Moved to a house with Zoysia in the front and a mix of grassy weeds in the back. I was mowing the front at around 3" when I moved in so I'll be scalping as others have suggested and try mowing at 1" this year with my rotary.


----------



## jricky (Oct 13, 2021)

Have scalped down from over 3" to 2.5" so far. Will do more again tomorrow hopefully. Looks like rain this weekend so once I'm done scalping I'll be putting down some preemergent and maybe some 10-10-10 as well.


----------



## jricky (Oct 13, 2021)

Taking a long time to green up  Been having a drought here till we just got rain today.


----------



## jricky (Oct 13, 2021)

Haven't gotten rain since last post on the 6th. I've been trying to keep up with running a sprinkler but still don't think it's been getting enough water with the heat we've started having. Forecast is showing rain this coming week so hopefully things will start to turn around.


----------



## jricky (Oct 13, 2021)

Put down my second split app a week ago along with about half the recommended lbs of 10-10-10 and some deseasex fungicide. Might have been better to wait for more rain or been more consistent in my watering after.


----------



## jricky (Oct 13, 2021)

Finally got a good amount of rain. Grass has already started to green up more.


----------



## jricky (Oct 13, 2021)

Well I was out of town visiting family for a week and came back to a much greener lawn! Thankfully we got a good rain this past week. Grass was a bit tall so I mowed with the rotary again to bag the clippings. I think I'll mow with my reel mower next time.


----------



## jricky (Oct 13, 2021)

Limelights are coming in well and starting to bloom. I got the emerald arborvitae in the clearance section of Lowes!


----------



## jricky (Oct 13, 2021)

So the Scott's classic reel mower only goes down to around 1" which was too high to even cut anything. I cut with the rotary again. Guess I'll see if I can mod the reel mower to mow lower and/or look around for what I want to get more permanently. I'm enjoying the lower cut zoysia so far.


----------



## jricky (Oct 13, 2021)

Finally getting some rain here so the lawn has greened up some. I'm thinking about doing some irrigation in the front so I can keep up with watering better.

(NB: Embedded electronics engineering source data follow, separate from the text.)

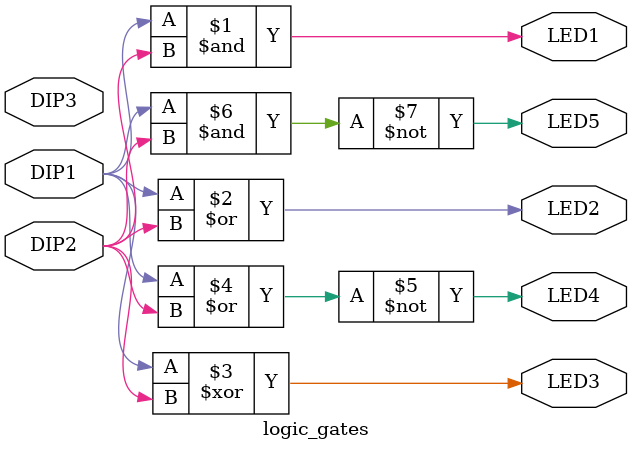
<source format=v>

module logic_gates(
    input wire DIP1,   // DIP 스위치 1 (Y1)
    input wire DIP2,   // DIP 스위치 2 (W3)
    input wire DIP3,   // DIP 스위치 3 (U2)
    output wire LED1,  // AND 출력 (L4)
    output wire LED2,  // OR 출력 (M4)
    output wire LED3,  // XOR 출력 (M2)
    output wire LED4,  // NOR 출력 (N7)
    output wire LED5   // NAND 출력 (M7)
);

// 2개의 입력으로 AND, OR, XOR, NOR, NAND 계산
assign LED1 = DIP1 & DIP2;            // AND
assign LED2 = DIP1 | DIP2;            // OR
assign LED3 = DIP1 ^ DIP2;            // XOR
assign LED4 = ~(DIP1 | DIP2);         // NOR
assign LED5 = ~(DIP1 & DIP2);         // NAND

endmodule

</source>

The limelight hydrangeas are blooming and look great!


----------



## jricky (Oct 13, 2021)

Been getting lots of rain over the past week to 2 weeks. Grass has been loving it


----------



## r-trussell (Aug 24, 2021)

Grass is looking good! It should be spreading and filling in now.


----------



## jricky (Oct 13, 2021)

@r-trussell thanks! It is starting to fill in good. Been watching yours and it's looking great!


----------



## jricky (Oct 13, 2021)

Grass is really thickening up now. I have a few obvious problem areas by the sidewalk to the house. I dug up some grass from the side and put it in that giant section with no zoysia. Seems like I've got some crab grass and possibly a lot of common Bermuda? I can't tell exactly though. Haven't come up with a plan yet on spraying that.


----------



## jricky (Oct 13, 2021)

Looking back through my journal I see I didn't write when I last did a fungicide app. I believe it was right at a month ago so I'll see if I can get an app down this week. I've been cutting the grass at the 2.5" mark on my rotary and am considering scalping after next week. I got a great states reel mower on Facebook and am going to try to use that after the scalp. I picked up some PGR as well for extra fun


----------



## jricky (Oct 13, 2021)

Fountain area plants have really filled in.



Limelights are still looking good. I lost one of my arborvitae though :crying:


----------